__やること 1__. 母と喧嘩にならなかった話で、キレた母は私に平手打ちを何発喰らわせましたか。
__やること 2__. 母と喧嘩にならなかった話を、2文でまとめてください。

喧嘩にならない母

2023.2.2

 母とは喧嘩にならなかった。

ある日をきっかけに母の態度が変わったのだ。

 私が文句を言うと

「お前はそういう事言うのかい?私だって、私だって、私だって、ブー!」

といった感じで、笑ってしまうのだ。

 ある日とは母がキレて、私に馬乗りになり、平手打ちを10発喰らわせた。

 さすがの私も

「痛い!痛い!」

「当たり前でしょ❗殴ってるんだから❗殴られたら誰だって痛いのよ❗」

といった事があった。

 その日を境に私が文句を言うと笑わせる方法を取る様になった。

 認知症になった母はまるで赤ん坊だった。

「そこの、山形さん。ほら、八百屋の曲がった所の西山さん・・・・・・」

「山形さんって誰❓八百屋さんって何処❓西山さんって誰❓」

と訊くと、目をまあるくさせて、キョトンとするのだ。

私は

「何言ってるかさっぱりわかんな~い❗」

となる。

 病院に居た時は余程お腹が空いていたのだろう。

お店のハンバーグのチラシを丸めて、くわえたらしい。

 現金をあげると一番喜んでキスしてきた母だった。

 母は偉大だなぁとつくづく思う。

__練習データ__.
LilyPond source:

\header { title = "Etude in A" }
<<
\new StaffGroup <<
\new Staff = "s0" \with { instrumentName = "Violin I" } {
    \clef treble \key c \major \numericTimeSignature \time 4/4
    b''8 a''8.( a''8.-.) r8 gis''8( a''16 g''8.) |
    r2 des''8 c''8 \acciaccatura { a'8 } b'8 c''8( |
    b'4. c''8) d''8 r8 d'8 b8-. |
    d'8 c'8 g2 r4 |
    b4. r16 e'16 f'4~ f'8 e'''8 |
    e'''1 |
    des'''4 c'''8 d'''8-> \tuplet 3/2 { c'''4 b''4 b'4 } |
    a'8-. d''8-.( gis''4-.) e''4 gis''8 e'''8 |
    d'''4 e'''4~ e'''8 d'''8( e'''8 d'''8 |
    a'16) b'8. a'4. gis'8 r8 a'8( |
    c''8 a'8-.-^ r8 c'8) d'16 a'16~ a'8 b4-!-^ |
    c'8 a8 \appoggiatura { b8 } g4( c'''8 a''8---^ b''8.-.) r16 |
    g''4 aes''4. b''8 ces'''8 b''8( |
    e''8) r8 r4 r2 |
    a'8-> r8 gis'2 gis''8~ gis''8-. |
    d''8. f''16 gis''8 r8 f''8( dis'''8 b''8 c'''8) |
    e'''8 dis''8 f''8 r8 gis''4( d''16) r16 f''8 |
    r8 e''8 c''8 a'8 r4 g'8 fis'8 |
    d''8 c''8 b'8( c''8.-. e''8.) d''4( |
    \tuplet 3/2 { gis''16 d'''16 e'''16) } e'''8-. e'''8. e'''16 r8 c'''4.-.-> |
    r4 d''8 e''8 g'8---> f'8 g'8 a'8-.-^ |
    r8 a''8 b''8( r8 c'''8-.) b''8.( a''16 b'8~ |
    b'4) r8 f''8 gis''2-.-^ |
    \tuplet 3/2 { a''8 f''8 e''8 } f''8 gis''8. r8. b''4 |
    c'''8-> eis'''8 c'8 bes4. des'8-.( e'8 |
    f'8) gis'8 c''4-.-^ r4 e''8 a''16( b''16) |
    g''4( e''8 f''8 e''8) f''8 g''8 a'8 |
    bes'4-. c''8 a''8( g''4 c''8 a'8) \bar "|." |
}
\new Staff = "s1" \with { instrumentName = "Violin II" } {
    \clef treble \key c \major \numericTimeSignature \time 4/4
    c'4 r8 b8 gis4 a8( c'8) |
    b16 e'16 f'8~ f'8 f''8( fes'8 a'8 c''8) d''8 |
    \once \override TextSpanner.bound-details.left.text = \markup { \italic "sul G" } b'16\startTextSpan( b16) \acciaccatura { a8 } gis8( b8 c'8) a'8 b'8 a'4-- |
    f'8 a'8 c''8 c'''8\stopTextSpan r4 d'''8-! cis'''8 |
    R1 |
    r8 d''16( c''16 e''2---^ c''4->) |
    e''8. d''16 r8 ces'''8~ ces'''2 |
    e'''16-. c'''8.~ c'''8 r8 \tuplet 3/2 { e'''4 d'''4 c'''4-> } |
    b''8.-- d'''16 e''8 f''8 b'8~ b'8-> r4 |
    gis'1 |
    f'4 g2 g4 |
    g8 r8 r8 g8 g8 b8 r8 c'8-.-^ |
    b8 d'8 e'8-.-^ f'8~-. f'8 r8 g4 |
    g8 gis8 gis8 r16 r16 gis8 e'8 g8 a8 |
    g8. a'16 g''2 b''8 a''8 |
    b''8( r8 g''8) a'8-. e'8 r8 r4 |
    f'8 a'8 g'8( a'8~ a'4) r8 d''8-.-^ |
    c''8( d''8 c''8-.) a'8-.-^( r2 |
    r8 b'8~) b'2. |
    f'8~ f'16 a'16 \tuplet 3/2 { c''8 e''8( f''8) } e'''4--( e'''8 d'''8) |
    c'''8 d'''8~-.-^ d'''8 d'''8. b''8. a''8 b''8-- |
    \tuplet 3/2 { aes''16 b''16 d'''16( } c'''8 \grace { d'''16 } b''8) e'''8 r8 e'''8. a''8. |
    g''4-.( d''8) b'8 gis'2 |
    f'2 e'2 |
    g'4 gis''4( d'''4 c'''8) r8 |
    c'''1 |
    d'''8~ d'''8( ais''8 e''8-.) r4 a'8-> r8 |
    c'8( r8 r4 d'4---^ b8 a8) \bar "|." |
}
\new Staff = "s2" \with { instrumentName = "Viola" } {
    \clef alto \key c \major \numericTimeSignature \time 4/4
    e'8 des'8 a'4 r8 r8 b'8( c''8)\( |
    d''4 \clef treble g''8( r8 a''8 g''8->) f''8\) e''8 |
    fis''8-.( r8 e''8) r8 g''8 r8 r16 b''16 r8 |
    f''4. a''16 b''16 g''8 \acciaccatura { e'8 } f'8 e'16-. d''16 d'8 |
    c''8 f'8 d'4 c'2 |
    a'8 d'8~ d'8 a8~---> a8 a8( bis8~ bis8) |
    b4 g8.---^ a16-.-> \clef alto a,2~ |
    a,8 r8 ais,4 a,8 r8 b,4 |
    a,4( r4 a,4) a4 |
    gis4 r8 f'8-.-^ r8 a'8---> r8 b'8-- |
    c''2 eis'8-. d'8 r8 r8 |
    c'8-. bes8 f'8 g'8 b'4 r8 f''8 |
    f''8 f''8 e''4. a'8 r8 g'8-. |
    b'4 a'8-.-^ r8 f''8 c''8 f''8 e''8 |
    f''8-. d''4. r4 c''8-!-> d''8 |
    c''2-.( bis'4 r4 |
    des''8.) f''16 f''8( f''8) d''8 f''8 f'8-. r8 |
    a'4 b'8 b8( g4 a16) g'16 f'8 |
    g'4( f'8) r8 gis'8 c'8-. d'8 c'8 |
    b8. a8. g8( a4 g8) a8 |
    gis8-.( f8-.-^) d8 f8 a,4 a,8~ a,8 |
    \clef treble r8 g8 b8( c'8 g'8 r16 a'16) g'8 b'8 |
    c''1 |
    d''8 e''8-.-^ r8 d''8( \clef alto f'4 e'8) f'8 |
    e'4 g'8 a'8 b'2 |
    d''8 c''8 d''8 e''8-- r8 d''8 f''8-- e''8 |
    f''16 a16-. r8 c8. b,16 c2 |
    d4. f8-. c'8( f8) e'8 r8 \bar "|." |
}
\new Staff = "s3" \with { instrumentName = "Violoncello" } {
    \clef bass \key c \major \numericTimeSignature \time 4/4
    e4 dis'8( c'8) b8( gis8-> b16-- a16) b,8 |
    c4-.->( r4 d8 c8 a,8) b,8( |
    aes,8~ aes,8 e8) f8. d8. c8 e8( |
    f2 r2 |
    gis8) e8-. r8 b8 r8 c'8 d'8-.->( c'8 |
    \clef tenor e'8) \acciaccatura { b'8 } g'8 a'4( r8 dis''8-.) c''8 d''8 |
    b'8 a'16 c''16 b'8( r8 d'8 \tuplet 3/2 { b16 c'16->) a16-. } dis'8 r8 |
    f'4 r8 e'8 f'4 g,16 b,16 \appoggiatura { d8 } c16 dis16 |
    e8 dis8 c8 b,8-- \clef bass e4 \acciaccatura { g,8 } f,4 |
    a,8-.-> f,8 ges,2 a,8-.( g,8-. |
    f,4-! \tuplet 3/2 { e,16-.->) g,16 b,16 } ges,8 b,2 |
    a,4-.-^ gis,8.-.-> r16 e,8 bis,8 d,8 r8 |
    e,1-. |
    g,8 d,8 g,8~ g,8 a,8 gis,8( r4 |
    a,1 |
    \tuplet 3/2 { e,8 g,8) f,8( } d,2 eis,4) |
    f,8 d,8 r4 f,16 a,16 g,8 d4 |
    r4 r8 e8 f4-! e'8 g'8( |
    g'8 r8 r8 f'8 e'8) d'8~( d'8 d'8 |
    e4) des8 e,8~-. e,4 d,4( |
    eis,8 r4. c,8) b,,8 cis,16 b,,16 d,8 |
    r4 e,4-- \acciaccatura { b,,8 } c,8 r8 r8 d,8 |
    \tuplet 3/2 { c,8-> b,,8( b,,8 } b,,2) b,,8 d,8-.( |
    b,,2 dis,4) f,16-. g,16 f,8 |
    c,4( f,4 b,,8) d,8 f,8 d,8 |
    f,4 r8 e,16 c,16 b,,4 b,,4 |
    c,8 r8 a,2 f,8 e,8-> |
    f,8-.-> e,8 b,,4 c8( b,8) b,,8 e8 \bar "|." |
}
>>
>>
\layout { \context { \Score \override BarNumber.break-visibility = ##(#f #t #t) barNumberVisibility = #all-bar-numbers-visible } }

__答え 1__. 10発です。

__答え 2__. ある日キレた母は私に馬乗りになって平手打ちを10発喰らわせ、その日を境に、私が文句を言うと笑わせる方法を取るようになった。認知症になった母はまるで赤ん坊だったが、母は偉大だなぁとつくづく思う。